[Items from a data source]

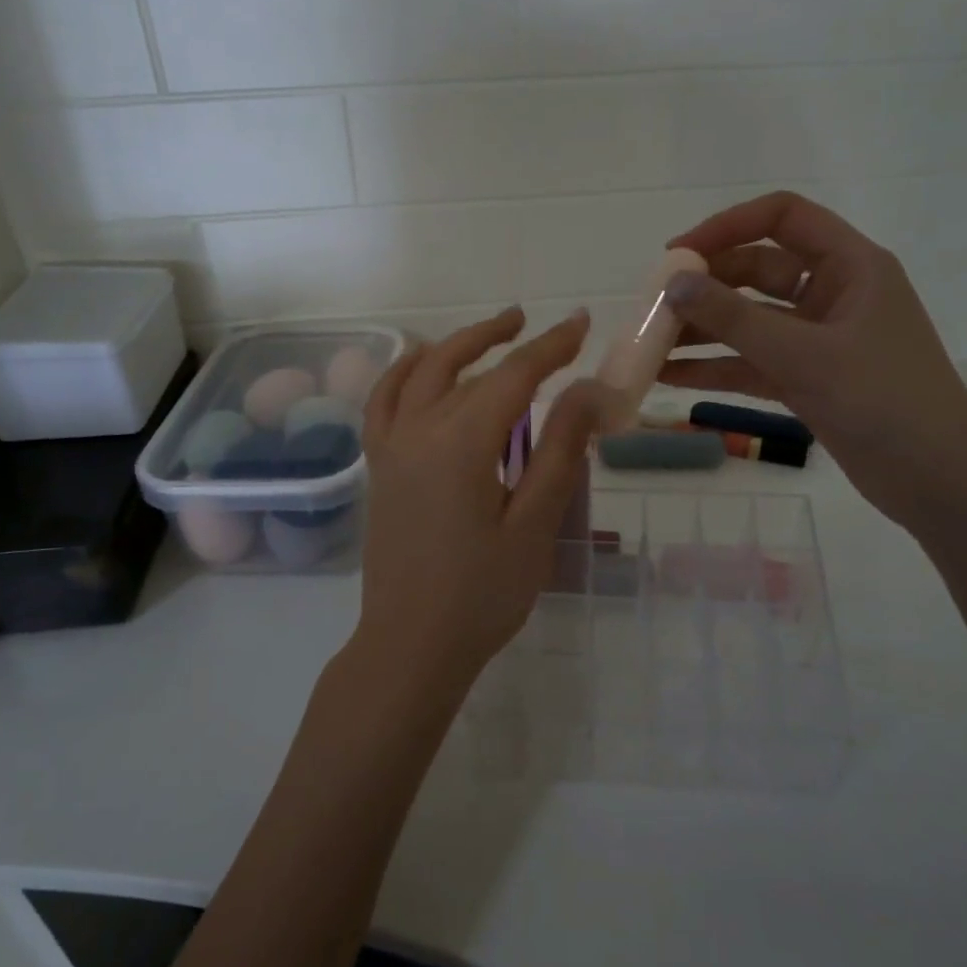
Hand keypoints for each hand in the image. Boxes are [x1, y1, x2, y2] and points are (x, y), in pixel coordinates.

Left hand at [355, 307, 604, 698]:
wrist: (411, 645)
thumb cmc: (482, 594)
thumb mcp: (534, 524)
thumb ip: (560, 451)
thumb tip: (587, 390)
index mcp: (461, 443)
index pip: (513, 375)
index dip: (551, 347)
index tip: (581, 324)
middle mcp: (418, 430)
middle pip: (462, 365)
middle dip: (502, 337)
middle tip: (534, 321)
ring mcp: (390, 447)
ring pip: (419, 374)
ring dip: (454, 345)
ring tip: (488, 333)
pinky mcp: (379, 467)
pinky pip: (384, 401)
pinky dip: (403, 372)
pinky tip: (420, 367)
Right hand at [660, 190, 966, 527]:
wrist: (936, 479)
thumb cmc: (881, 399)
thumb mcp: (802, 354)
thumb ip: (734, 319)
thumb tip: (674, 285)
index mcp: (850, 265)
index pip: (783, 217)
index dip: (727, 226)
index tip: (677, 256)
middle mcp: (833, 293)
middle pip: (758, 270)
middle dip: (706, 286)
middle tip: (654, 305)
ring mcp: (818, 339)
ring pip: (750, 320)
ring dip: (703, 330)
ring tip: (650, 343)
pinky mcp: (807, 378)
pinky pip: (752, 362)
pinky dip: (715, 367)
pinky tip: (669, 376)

• Task details: Reproduce all of the entries word for word, skipping any pictures they hold.

• Problem solution:
Hand keypoints for each hand in the image. Boxes are [x1, y1, x2, y2] and points are (x, y), in pixel coordinates.

Left hand at [355, 307, 604, 698]:
wrist: (411, 645)
thumb cmc: (482, 594)
thumb mcp: (534, 524)
thumb ip: (560, 451)
thumb tip: (587, 390)
index mcp: (461, 443)
index pip: (513, 375)
index dip: (551, 347)
index tip: (581, 324)
middle mcp: (418, 430)
middle pip: (462, 365)
middle dip: (502, 337)
middle tip: (534, 321)
ring mcp: (390, 447)
ring pip: (419, 374)
ring dip: (454, 345)
ring tip: (488, 333)
pinky mcp: (379, 467)
pinky pip: (384, 401)
pinky dip: (403, 372)
pinky tip: (420, 367)
Right hand at [660, 190, 966, 527]:
wrist: (936, 479)
thumb cmc: (881, 399)
thumb mcp: (802, 354)
thumb ip: (734, 319)
thumb tip: (674, 285)
index mcp: (850, 265)
index pip: (783, 217)
index dip: (727, 226)
index tip: (677, 256)
middle mcp: (833, 293)
middle pip: (758, 270)
middle dip: (706, 286)
middle tip: (654, 305)
ring mcp: (818, 339)
ring pip: (750, 320)
ring dip: (703, 330)
ring tip: (650, 343)
pinky mcp: (807, 378)
pinky pip: (752, 362)
pinky dip: (715, 367)
pinky tip: (669, 376)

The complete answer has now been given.